Can anyone point out what I'm doing wrong?
推荐答案
在正则表达式中,$
断言可能有点令人困惑.根据文档,它匹配 [es] 行的末尾(或末尾的换行符之前)".所以它的行为大致类似于
In regexes, the $
assertion can be a bit confusing. According to the docs, it "Match[es] the end of the line (or before newline at the end)". So it behaves roughly like
(?=\n\z)|\z
使用 /m
修饰符,这会变成
With the /m
modifier, this changes to
(?=\n)|\z
这意味着 \n
不包含在匹配的子字符串中.你想要:
This means that the \n
is not included in the matched substring.

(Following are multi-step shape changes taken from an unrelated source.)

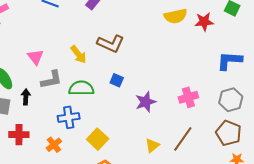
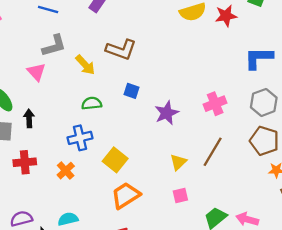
gray L-shape: (51, 80) -> (54, 46), moved
green semicircle: (81, 88) -> (92, 103), size x0.7

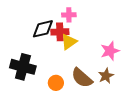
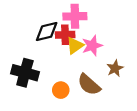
pink cross: (69, 15) -> (75, 16), size x1.5
pink star: (110, 51) -> (92, 46), moved
brown star: (106, 76) -> (115, 68), moved

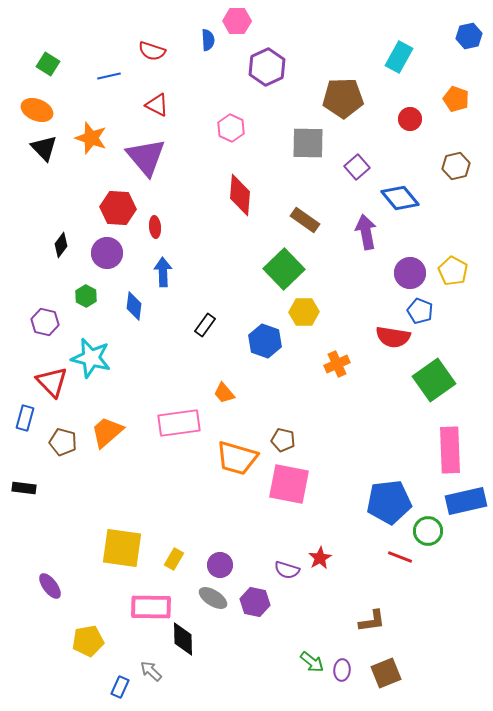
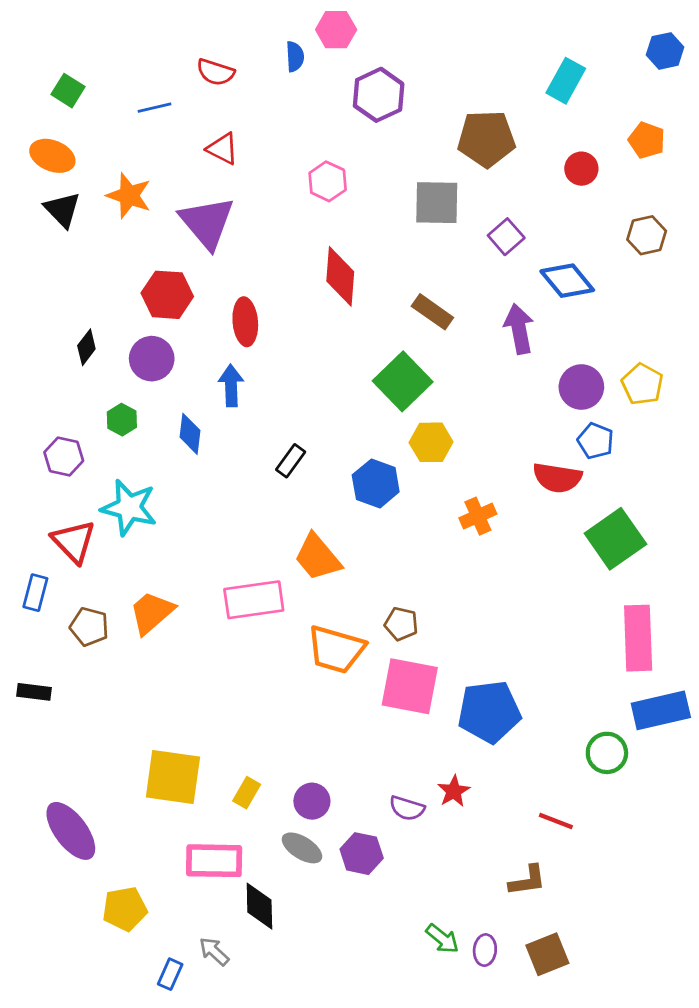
red ellipse: (155, 227) -> (245, 322), moved, size x1.5
orange trapezoid: (224, 393) -> (318, 557), size x1.6
blue pentagon: (389, 502) -> (489, 712), moved
red line: (400, 557) -> (556, 821), moved
purple ellipse: (50, 586) -> (71, 831), size x1.6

You want:
s/^\s*\n//mg;
现在您的代码中仍有一些问题需要解决.主要是,一次读入整个文件并在其上运行正则表达式几乎没有意义.相反,我会这样做:
Now there remain some points in your code that should be addressed. Mainly, it makes little sense to read in the whole file at once, and run a regex over it. Rather, I'd do:
use strict; use warnings; use autodie;
open my $fh, "<", "file.txt";
while (<$fh>) {
print if /\S/; # print if this line contains at least one non-space character
# this elegantly skips whitespace-only lines.
}
这假设行尾完全由空白字符组成,并以 \n
结尾.这适用于 \r\n
和 \n
行结尾.否则,分配自定义行结尾,如
This assumes that line endings consist entirely of whitespace characters and end with \n
. This holds for both \r\n
and \n
line endings. Else, assign custom line endings like
local $/ = local $\ = "\r\n"; # input and output line endings
while (<$fh>) {
chomp; # remove line endings
print if /\S/; # print adds the line ending again.
}
这篇关于Perl - 不能去除空行的文章就介绍到这了,希望我们推荐的答案对大家有所帮助,也希望大家多多支持!